In a 6-3 ruling, the Supreme Court ruled that the federal health law may provide subsidies to help Americans buy insurance on the state exchanges, officially putting a stop to one of the slowest-moving and arguably most mind-numbingly boring — if important — news stories in recent history (with all due apologies to tax credit enthusiasts and the American Academy of Actuaries).
More importantly, the ruling means that 30 million Americans will continue to be eligible for health insurance through the exchanges. Practically speaking, the decision eliminates the last major challenge to the Affordable Care Act.
Health stocks rose on the news, as the uncertainty that has been shadowing hospital and health plan stocks for months was eliminated.
The dissenting opinion in King, authored by Justice Scalia, is already being called an “instant classic*,” is replete with memorable zingers such as:
“Words no longer have meaning if an Exchange that is not established by a State is “established by the State” and “..It is bad enough for a court to cross out “by the State” once. But seven times?
Dissenting opinions in important cases, of course, are almost always hailed as “instant classics” by supporters, just as they are thrashed as “incoherent judge-babble” by critics.

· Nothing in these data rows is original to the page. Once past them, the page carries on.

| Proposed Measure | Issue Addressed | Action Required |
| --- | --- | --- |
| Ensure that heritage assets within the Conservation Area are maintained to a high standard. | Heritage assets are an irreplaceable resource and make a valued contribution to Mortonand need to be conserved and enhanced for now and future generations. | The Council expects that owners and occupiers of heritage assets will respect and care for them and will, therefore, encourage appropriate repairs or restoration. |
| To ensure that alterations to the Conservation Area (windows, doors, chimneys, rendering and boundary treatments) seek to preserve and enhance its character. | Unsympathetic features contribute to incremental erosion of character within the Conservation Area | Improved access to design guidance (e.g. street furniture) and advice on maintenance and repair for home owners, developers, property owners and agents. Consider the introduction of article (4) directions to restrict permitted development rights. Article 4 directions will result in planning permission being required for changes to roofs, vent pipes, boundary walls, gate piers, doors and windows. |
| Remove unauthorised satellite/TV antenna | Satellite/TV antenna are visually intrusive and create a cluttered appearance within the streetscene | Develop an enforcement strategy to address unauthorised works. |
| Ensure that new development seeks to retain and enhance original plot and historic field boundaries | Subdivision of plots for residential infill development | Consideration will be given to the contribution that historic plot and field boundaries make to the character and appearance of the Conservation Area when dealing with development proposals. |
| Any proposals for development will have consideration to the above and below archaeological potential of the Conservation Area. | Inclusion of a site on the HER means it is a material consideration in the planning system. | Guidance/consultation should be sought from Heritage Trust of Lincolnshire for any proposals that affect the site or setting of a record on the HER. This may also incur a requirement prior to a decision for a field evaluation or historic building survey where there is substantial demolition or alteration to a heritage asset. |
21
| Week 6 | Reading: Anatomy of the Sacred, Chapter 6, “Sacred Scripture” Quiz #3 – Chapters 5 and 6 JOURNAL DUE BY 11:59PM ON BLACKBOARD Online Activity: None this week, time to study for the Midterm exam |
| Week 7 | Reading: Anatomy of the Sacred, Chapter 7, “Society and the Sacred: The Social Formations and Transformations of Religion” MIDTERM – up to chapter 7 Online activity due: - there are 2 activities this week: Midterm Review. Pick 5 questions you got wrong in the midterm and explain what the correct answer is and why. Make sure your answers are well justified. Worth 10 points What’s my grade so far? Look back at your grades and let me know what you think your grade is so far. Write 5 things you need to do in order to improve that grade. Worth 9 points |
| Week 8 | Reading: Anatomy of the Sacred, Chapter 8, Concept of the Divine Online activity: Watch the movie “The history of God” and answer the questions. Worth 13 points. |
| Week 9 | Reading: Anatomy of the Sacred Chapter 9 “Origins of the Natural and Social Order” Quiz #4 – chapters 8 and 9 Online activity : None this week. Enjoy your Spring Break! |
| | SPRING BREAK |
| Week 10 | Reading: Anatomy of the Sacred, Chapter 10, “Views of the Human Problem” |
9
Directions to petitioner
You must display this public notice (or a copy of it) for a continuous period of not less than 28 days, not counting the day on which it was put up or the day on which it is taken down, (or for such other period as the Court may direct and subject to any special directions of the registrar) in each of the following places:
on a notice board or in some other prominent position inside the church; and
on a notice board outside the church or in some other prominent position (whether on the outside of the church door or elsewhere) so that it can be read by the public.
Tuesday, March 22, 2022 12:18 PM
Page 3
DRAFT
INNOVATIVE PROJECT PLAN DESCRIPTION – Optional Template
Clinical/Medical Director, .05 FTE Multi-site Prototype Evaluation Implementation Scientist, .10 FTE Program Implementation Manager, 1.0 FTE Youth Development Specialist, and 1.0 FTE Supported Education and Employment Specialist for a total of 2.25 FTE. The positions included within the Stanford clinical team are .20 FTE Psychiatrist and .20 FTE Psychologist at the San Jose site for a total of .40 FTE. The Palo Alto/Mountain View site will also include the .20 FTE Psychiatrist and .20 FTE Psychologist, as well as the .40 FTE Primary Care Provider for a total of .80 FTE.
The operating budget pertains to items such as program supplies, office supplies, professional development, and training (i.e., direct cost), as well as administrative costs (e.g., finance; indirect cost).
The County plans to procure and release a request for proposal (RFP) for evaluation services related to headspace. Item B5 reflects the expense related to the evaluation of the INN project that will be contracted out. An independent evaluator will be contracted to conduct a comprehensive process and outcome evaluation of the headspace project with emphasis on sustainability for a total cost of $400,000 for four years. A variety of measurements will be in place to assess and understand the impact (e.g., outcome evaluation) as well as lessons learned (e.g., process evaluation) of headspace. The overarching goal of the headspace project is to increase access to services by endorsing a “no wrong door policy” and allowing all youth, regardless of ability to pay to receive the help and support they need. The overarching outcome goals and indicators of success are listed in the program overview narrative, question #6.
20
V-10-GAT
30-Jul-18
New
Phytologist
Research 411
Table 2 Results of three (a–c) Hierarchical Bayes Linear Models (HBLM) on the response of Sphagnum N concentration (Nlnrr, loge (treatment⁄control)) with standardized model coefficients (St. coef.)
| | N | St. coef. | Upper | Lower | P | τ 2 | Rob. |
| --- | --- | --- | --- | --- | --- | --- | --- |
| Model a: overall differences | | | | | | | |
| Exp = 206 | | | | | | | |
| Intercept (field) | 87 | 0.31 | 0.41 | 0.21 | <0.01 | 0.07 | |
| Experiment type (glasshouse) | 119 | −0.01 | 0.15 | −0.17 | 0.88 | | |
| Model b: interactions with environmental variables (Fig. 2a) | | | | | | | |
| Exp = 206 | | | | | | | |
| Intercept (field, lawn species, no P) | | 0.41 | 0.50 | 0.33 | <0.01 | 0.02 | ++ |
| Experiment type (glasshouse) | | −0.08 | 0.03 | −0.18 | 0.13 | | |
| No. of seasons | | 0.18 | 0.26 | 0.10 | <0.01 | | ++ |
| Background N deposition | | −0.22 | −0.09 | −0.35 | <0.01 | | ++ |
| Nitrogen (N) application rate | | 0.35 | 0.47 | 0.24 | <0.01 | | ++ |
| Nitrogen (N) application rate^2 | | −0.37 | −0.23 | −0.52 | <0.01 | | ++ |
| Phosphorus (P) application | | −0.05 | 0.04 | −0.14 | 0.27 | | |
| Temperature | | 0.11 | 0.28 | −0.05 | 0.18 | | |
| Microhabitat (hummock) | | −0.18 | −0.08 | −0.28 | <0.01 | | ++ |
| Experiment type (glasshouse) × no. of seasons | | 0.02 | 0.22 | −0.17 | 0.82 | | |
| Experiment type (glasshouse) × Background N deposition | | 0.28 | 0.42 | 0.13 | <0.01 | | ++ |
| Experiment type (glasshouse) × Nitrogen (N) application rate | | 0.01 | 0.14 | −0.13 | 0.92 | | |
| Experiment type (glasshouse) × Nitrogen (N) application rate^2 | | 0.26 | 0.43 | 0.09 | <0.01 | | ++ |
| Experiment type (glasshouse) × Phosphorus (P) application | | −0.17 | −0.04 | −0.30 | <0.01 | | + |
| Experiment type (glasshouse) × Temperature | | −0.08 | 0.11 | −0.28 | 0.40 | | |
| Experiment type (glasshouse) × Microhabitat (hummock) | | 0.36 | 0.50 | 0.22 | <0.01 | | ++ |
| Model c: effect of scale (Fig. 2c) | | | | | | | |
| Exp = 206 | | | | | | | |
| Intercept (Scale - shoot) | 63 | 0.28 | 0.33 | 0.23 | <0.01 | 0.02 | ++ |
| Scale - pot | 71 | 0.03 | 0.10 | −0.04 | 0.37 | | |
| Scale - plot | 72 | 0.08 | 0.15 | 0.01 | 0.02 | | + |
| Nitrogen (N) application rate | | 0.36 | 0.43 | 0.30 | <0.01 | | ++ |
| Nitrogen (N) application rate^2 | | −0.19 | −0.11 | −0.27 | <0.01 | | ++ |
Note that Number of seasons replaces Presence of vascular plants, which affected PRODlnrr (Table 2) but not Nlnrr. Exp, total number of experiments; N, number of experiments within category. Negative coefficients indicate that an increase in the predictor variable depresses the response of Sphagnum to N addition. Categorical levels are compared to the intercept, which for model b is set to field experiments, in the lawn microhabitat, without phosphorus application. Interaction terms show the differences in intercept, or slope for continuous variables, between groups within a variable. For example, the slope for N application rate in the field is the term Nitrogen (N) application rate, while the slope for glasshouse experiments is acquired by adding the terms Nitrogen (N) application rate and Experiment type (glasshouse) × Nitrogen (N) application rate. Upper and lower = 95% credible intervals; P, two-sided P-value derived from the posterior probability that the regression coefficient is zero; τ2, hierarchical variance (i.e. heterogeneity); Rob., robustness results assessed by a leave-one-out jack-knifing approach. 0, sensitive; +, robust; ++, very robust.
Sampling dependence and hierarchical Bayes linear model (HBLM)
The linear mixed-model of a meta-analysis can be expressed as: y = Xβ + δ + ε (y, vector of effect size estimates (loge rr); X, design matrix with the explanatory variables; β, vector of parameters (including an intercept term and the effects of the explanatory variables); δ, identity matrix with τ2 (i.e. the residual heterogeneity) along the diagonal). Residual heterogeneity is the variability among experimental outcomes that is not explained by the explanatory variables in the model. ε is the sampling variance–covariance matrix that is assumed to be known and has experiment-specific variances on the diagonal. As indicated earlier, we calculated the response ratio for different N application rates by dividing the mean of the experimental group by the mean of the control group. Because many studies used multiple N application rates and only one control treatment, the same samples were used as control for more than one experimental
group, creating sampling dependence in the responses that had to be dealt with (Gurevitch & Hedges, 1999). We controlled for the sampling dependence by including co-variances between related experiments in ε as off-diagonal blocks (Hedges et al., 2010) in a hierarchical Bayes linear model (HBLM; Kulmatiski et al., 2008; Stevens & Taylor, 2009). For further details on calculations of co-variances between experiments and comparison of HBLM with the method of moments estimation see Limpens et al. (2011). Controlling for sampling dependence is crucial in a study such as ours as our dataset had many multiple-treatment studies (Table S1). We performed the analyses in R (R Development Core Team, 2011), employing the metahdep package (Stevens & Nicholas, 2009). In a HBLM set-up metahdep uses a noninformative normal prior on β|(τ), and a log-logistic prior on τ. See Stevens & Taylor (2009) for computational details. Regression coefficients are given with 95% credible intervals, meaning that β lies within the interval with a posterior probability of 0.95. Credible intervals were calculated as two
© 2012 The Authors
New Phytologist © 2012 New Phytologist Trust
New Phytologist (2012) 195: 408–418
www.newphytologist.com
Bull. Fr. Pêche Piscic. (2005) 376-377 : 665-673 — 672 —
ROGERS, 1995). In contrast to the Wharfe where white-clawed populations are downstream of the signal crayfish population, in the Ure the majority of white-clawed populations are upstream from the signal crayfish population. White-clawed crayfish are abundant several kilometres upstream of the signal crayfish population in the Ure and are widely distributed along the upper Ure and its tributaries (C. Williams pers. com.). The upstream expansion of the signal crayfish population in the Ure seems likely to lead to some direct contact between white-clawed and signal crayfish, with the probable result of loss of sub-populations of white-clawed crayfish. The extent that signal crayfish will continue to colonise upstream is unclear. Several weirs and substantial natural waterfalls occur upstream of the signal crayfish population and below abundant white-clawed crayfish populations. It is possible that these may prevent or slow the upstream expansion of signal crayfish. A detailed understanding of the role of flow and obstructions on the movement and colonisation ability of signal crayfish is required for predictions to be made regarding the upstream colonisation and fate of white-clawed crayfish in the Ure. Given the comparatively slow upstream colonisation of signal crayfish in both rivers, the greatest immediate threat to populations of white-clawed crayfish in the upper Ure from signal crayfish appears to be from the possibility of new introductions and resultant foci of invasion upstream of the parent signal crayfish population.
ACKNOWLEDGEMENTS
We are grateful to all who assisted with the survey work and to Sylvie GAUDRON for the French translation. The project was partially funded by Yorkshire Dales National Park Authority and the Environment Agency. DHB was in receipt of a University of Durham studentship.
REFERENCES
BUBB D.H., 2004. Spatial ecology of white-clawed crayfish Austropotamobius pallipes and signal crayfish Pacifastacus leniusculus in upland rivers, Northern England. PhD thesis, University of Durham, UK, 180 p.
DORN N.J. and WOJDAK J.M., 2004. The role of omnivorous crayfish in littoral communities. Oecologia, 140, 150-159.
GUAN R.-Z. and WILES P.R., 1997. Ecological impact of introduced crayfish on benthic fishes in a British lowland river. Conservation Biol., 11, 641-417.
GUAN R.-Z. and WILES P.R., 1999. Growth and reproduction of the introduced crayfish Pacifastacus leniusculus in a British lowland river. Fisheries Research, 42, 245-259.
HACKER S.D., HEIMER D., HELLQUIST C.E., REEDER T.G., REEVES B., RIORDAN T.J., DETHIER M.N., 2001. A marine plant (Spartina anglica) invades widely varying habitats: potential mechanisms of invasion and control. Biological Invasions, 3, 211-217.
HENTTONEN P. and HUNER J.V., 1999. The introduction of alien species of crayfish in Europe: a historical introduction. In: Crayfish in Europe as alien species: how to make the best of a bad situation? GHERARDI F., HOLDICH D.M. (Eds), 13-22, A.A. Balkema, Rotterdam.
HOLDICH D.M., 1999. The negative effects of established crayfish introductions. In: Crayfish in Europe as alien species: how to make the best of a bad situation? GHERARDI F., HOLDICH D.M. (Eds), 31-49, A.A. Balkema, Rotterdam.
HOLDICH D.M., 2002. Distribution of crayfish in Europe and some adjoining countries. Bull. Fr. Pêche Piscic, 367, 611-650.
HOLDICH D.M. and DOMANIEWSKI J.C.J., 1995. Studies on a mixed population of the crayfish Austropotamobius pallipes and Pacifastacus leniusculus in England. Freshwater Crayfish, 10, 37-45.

So to be taken with a grain of salt. Or not.
The line that is likely to be remembered, and quoted most widely by opponents of the Affordable Care Act, however, is this one:
“The Act that Congress passed makes tax credits available only on an ‘Exchange established by the State.’ This Court, however, concludes that this limitation would prevent the rest of the Act from working as well as hoped. So it rewrites the law to make tax credits available everywhere. We should start calling this law SCOTUScare.”